If you publicly claim to be a ritualist or seer then for many you have already danced over the line between inspiration and madness and are fixed squarely in other realms which the grown-up world put away long ago with the rest of their childish things. And, just as many artists have suffered perhaps not for, but certainly along with, their art, I think many innately magical people and those interested in natural, ceremonial, alchemical, or hermetic magic give into the otherworld too fully — ignoring things like deadlines and client relationships, maintaining a sense of escapism and in so doing never really give their work and creations the proper space to fully flourish. This creates its own kind of suffering and has contributed to a world with a paucity of magic — especially in industrialized, developed, societies.
Understanding the artist as shaman allows artists and those who appreciate their art to give a designated space and time — to create a ceremony really, wherein the artist/shaman may go a bit mad — as anyone walking the primrose path to faerieland must be willing to do. For those who practice magic or divination perhaps it is time to also consider ourselves artists working in the mediums of intuition and ritual, the medium of the sacred, touched deeply by those other worlds and the daemon, but nevertheless responsible to root our art, ritual, and insights back into the physical realm, the topside world, so that it may grow and flourish like a tree — with roots sunk deep into myth and faerieland, but with branches that provide shade and sanctuary to those right here and now. Wendy Froud conveys this sense of responsibility beautifully in speaking of her work as well as Brian’s:
“We’re both very interested in natural magic, which involves healing and energy. We both believe very strongly that whatever work we do, we put healing energy into it — especially if it goes out into the world for other people to experience.”

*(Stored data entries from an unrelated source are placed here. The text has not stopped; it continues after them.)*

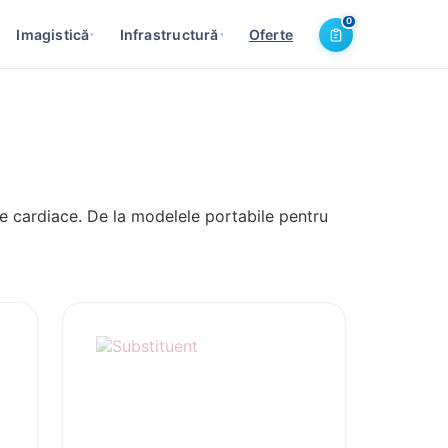
0
Imagistică
Infrastructură
Oferte
▾
▾
ice cardiace. De la modelele portabile pentru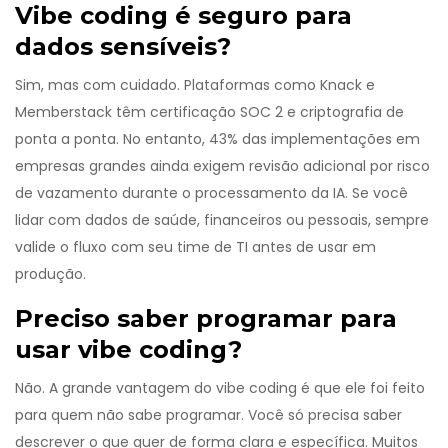
Vibe coding é seguro para
dados sensíveis?
Sim, mas com cuidado. Plataformas como Knack e
Memberstack têm certificação SOC 2 e criptografia de
ponta a ponta. No entanto, 43% das implementações em
empresas grandes ainda exigem revisão adicional por risco
de vazamento durante o processamento da IA. Se você
lidar com dados de saúde, financeiros ou pessoais, sempre
valide o fluxo com seu time de TI antes de usar em
produção.
Preciso saber programar para
usar vibe coding?
Não. A grande vantagem do vibe coding é que ele foi feito
para quem não sabe programar. Você só precisa saber
descrever o que quer de forma clara e específica. Muitos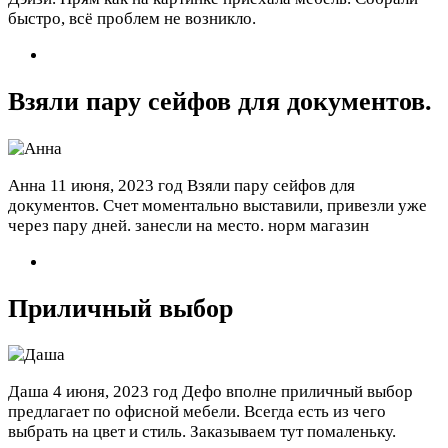
быстро, всё проблем не возникло.
Взяли пару сейфов для документов.
Анна
11 июня, 2023 год
Взяли пару сейфов для
документов. Счет моментально выставили, привезли уже
через пару дней. занесли на место. норм магазин
Приличный выбор
Даша
4 июня, 2023 год
Дефо вполне приличный выбор
предлагает по офисной мебели. Всегда есть из чего
выбрать на цвет и стиль. Заказываем тут помаленьку.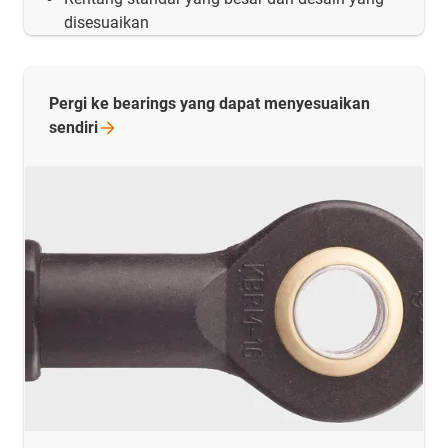
disesuaikan
Pergi ke bearings yang dapat menyesuaikan
sendiri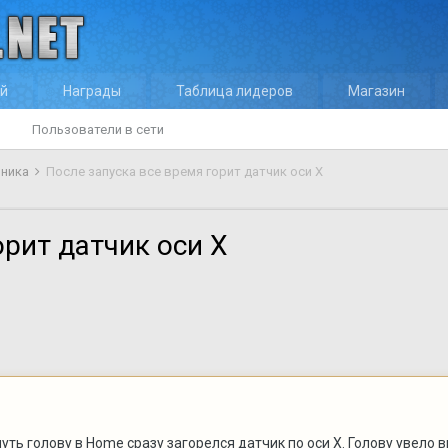
ей
Награды
Таблица лидеров
Магазин
Пользователи в сети
оника
После запуска все время горит датчик оси X
орит датчик оси X
уть голову в Home сразу загорелся датчик по оси X. Голову увело 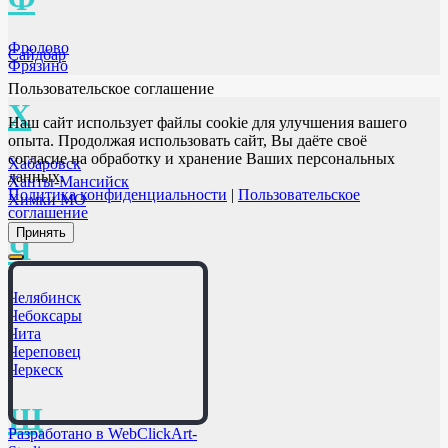
Фролово
Сайдбар
Фрязино
Пользовательское соглашение
Х
Наш сайт использует файлы cookie для улучшения вашего
опыта. Продолжая использовать сайт, Вы даёте своё
согласие на обработку и хранение Ваших персональных
Хабаровск
данных.
Ханты-Мансийск
Политика конфиденциальности
|
Пользовательское
Химки МО
соглашение
Принять
Ч
Челябинск
Чебоксары
Чита
Череповец
Черкеск
Щ
Разработано в WebClickArt-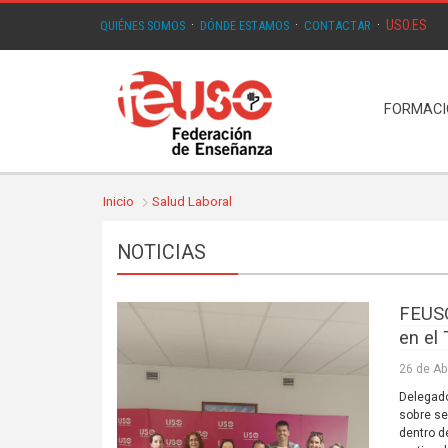
USO.ES
QUIÉNES SOMOS
·
DÓNDE ESTAMOS
·
CONTACTAR
·
FORMAC
Inicio
Salud Laboral
NOTICIAS
FEUSO
en el
26 de Ab
Delegado
sobre se
dentro d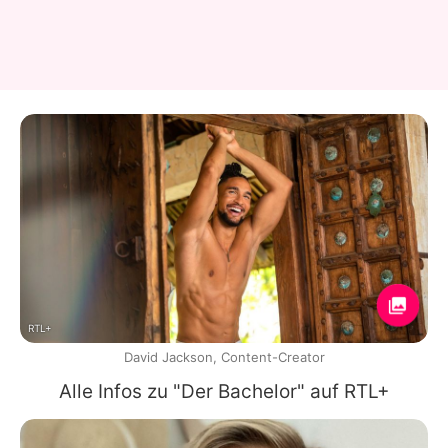
RTL+
David Jackson, Content-Creator
Alle Infos zu "Der Bachelor" auf RTL+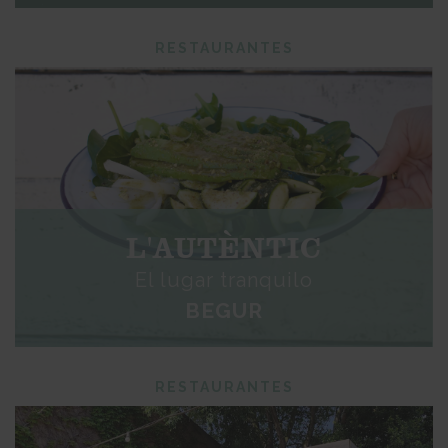
RESTAURANTES
L'AUTÈNTIC
El lugar tranquilo
BEGUR
RESTAURANTES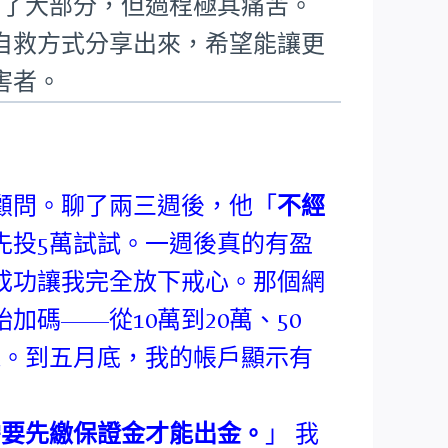
回了大部分，但過程極其痛苦。
自救方式分享出來，希望能讓更
害者。
顧問。聊了兩三週後，他「
不經
先投5萬試試。一週後真的有盈
成功讓我完全放下戒心。那個網
碼——從10萬到20萬、50
錢。到五月底，我的帳戶顯示有
需要先繳保證金才能出金。
」 我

For me, her quote highlights a final commonality between artist and shaman — one that is not discussed overmuch but that is essential to both roles-the communities that they serve. Walking the third road can feel very isolating and lonely at times — another reason why it can appear mad, and both the artist and shaman have liminal positions within society, often situated on the outskirts of the city or village proper because of their dance with the daemon — but in both cases their work culminates not only in the creative act itself but in the sharing and thereby enriching of their greater community and the responsibilities and freedoms that come with such a task.